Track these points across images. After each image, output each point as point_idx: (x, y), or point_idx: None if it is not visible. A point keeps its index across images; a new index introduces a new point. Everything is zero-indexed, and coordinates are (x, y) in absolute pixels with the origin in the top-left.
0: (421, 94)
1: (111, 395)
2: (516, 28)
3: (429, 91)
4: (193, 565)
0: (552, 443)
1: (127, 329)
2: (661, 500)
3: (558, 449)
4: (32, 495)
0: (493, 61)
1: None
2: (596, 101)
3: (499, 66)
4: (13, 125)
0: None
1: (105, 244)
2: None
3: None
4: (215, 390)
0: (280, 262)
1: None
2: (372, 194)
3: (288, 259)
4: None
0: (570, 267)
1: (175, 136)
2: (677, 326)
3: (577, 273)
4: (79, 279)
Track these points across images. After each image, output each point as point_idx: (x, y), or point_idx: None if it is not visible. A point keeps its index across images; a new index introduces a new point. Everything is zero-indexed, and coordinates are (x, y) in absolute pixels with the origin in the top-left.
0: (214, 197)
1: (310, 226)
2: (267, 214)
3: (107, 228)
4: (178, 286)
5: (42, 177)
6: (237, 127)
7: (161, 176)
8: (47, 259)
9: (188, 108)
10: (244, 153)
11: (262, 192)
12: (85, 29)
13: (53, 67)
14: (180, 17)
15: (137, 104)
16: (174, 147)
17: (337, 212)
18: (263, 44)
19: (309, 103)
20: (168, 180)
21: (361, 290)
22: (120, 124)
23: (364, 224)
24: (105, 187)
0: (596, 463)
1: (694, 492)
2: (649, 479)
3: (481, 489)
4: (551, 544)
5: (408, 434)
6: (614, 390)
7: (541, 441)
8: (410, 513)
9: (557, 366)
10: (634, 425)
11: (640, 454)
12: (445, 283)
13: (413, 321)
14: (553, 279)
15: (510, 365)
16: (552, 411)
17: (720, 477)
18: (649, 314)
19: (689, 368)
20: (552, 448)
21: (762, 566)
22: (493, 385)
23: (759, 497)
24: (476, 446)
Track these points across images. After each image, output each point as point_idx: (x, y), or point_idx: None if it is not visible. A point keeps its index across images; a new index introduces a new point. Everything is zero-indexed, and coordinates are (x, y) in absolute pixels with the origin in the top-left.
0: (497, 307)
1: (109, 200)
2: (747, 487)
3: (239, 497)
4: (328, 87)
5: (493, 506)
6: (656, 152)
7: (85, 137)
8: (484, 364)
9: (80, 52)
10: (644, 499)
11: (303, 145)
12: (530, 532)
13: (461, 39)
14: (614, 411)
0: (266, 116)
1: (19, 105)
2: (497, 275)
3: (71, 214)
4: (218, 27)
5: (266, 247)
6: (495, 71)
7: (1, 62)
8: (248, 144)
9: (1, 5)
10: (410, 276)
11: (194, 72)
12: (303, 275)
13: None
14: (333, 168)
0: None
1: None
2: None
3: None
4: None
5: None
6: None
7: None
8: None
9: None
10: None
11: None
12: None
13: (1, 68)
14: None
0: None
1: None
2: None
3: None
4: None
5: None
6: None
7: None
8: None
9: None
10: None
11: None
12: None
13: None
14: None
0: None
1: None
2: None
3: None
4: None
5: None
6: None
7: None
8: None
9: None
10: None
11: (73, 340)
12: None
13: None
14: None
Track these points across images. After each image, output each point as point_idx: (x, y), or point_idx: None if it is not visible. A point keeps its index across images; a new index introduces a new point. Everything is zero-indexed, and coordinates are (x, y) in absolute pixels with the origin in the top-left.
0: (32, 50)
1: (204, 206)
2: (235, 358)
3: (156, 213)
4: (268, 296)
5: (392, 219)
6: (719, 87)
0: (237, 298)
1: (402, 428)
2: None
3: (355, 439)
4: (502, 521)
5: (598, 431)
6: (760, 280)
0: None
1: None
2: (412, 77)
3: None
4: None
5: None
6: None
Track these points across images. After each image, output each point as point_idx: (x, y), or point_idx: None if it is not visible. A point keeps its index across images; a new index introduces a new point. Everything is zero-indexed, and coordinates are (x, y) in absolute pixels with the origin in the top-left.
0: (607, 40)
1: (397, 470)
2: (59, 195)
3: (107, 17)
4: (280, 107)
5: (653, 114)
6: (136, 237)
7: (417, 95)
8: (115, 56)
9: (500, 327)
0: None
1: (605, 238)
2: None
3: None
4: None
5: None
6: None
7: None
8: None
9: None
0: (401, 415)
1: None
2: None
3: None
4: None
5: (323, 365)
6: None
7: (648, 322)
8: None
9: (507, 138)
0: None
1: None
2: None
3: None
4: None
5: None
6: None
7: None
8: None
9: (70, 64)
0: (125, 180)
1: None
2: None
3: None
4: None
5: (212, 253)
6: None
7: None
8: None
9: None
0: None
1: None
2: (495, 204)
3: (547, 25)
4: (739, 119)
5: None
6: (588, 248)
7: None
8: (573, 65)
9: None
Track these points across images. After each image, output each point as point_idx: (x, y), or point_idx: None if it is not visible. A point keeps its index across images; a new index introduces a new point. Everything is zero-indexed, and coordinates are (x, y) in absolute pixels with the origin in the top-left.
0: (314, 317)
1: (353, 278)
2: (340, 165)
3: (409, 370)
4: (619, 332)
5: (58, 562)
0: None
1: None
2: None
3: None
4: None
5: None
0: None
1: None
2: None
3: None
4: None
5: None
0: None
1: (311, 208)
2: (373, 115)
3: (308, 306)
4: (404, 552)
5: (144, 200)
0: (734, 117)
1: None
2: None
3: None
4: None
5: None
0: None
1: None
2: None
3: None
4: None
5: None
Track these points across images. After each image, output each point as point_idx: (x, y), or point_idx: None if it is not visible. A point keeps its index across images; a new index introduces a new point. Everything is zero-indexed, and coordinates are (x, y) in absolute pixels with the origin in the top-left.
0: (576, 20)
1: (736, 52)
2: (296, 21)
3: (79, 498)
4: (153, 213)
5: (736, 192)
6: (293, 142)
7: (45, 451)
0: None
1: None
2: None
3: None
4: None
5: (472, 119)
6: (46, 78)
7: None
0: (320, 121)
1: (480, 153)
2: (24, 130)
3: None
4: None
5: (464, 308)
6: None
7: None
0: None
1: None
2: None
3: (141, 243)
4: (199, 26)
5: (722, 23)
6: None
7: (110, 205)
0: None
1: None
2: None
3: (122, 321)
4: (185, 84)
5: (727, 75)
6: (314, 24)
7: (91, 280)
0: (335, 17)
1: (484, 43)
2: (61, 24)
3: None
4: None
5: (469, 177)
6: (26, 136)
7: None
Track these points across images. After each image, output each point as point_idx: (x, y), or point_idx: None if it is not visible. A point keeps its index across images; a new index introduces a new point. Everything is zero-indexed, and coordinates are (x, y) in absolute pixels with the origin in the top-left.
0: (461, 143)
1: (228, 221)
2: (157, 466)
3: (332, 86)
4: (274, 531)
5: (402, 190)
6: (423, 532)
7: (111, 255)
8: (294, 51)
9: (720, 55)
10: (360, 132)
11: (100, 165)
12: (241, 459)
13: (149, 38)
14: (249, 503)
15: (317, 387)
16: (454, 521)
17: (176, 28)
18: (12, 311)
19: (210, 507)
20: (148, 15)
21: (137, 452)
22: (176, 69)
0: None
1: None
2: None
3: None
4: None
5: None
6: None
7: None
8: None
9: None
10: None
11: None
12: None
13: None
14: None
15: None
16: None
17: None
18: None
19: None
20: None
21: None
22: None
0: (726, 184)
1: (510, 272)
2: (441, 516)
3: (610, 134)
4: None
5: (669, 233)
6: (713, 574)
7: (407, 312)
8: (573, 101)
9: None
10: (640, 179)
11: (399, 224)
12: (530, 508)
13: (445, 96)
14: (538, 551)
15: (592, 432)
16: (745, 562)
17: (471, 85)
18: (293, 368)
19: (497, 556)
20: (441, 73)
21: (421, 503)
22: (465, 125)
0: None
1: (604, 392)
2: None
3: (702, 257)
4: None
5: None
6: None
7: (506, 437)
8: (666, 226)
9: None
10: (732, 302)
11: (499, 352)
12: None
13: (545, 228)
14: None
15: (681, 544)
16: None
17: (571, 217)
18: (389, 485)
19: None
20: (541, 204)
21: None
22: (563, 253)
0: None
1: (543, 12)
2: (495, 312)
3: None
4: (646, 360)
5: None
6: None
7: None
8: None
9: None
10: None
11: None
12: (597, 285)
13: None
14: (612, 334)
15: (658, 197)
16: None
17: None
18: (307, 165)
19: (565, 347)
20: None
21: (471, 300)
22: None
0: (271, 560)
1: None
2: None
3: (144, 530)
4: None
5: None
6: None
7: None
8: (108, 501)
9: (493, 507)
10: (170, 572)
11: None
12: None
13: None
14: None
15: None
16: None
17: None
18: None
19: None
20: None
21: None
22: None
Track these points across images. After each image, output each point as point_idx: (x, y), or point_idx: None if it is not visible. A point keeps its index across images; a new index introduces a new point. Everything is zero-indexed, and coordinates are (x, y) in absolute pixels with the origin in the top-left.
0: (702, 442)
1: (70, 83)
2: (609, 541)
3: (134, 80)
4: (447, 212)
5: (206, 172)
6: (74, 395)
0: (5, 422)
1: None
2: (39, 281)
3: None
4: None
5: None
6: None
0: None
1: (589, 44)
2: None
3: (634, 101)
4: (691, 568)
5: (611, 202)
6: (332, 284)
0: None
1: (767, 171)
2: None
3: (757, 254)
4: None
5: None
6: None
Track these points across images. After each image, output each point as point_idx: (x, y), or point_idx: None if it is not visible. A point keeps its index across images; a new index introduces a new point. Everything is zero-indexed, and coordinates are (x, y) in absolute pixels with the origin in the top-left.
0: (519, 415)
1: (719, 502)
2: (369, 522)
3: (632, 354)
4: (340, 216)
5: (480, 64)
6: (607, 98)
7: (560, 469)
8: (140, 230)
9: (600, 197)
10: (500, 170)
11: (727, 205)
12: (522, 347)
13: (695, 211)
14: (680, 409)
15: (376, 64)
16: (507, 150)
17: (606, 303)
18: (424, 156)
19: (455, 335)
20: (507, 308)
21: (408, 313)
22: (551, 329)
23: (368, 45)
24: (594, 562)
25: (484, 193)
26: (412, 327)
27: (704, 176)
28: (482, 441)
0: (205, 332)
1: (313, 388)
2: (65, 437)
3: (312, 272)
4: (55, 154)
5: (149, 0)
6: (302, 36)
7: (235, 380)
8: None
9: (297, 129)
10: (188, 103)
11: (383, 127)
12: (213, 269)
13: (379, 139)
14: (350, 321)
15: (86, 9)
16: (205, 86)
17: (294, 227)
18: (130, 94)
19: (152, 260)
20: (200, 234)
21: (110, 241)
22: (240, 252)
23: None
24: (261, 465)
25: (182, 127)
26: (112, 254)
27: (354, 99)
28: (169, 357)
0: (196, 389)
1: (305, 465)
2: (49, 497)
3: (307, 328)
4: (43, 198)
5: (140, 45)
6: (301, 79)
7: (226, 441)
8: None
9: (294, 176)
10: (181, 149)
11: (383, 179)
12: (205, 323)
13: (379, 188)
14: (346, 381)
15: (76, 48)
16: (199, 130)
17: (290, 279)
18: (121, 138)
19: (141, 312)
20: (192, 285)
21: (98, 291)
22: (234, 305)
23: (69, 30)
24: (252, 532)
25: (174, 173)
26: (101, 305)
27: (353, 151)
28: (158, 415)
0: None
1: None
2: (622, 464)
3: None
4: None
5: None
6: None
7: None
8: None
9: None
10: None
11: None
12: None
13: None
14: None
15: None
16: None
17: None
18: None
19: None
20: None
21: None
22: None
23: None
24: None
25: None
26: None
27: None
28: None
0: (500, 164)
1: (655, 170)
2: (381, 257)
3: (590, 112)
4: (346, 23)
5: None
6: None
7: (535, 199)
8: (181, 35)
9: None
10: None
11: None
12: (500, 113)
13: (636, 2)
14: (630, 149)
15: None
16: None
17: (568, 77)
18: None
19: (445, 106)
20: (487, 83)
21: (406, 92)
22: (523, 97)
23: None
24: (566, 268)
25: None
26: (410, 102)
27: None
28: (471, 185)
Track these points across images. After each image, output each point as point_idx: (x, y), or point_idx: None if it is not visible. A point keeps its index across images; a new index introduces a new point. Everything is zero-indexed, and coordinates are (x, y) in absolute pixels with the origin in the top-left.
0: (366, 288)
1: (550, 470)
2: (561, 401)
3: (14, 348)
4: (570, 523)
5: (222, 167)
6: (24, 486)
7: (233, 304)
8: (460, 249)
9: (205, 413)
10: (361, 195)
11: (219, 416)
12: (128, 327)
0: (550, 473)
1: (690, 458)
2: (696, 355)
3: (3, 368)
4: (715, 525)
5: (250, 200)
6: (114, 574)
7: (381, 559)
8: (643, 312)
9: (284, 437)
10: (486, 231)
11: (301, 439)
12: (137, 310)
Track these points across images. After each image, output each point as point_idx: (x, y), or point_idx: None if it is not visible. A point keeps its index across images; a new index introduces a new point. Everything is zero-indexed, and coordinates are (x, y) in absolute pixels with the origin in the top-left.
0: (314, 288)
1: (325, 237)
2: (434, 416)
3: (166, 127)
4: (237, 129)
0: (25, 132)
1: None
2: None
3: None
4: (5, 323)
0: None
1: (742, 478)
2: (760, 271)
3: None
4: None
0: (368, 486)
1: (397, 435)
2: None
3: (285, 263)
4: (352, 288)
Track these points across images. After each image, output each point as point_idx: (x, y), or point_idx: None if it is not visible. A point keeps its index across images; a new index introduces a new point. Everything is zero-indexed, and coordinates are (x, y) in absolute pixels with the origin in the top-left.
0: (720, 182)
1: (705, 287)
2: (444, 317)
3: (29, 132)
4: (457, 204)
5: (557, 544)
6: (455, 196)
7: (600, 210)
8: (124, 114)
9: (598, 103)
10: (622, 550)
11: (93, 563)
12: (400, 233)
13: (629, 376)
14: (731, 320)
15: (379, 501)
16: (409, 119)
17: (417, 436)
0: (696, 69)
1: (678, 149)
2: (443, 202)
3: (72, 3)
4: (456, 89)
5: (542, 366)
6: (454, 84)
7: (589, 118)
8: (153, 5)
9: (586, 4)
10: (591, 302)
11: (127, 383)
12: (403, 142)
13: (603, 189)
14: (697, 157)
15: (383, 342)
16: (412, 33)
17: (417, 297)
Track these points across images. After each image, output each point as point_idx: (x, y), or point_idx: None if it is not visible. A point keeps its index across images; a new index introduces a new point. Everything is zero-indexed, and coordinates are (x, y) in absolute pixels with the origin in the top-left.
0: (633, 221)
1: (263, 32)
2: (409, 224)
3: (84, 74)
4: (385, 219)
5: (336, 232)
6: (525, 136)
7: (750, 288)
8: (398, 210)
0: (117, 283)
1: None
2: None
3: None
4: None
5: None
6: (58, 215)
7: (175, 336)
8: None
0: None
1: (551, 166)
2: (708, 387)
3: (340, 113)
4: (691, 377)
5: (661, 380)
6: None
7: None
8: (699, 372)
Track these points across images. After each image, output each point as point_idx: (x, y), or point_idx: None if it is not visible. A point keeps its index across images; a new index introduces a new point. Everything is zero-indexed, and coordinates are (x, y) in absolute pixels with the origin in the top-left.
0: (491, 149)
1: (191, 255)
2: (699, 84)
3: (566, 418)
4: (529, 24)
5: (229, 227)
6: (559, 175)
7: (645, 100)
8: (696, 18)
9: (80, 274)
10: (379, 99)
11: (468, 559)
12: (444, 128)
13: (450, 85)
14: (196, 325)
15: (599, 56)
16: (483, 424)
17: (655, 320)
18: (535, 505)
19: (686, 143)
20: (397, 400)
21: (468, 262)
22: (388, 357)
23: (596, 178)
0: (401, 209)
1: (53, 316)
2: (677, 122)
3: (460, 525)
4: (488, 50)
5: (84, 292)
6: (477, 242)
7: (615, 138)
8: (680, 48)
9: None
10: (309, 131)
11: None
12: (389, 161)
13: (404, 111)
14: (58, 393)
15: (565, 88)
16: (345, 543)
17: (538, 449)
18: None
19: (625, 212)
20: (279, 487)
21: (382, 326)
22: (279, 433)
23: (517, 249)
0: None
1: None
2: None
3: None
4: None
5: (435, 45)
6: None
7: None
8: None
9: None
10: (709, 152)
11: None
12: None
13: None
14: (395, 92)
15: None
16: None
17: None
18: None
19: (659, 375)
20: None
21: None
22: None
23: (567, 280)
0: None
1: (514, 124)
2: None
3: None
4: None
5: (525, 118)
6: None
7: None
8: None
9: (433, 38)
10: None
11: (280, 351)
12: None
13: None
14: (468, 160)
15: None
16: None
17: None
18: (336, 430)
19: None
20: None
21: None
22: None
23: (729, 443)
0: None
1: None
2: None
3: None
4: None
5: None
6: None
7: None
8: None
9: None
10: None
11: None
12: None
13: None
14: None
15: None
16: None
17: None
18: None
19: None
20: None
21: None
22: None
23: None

----------

▶ Exercise
Can you rewrite the records as a JSON list of strings, one string per line and no blank lines, starting from the first line and stopping after the line that contains "0: (493, 61)"?

▶ Exercise solution
[
  "Track these points across images. After each image, output each point as point_idx: (x, y), or point_idx: None if it is not visible. A point keeps its index across images; a new index introduces a new point. Everything is zero-indexed, and coordinates are (x, y) in absolute pixels with the origin in the top-left.",
  "0: (421, 94)",
  "1: (111, 395)",
  "2: (516, 28)",
  "3: (429, 91)",
  "4: (193, 565)",
  "0: (552, 443)",
  "1: (127, 329)",
  "2: (661, 500)",
  "3: (558, 449)",
  "4: (32, 495)",
  "0: (493, 61)"
]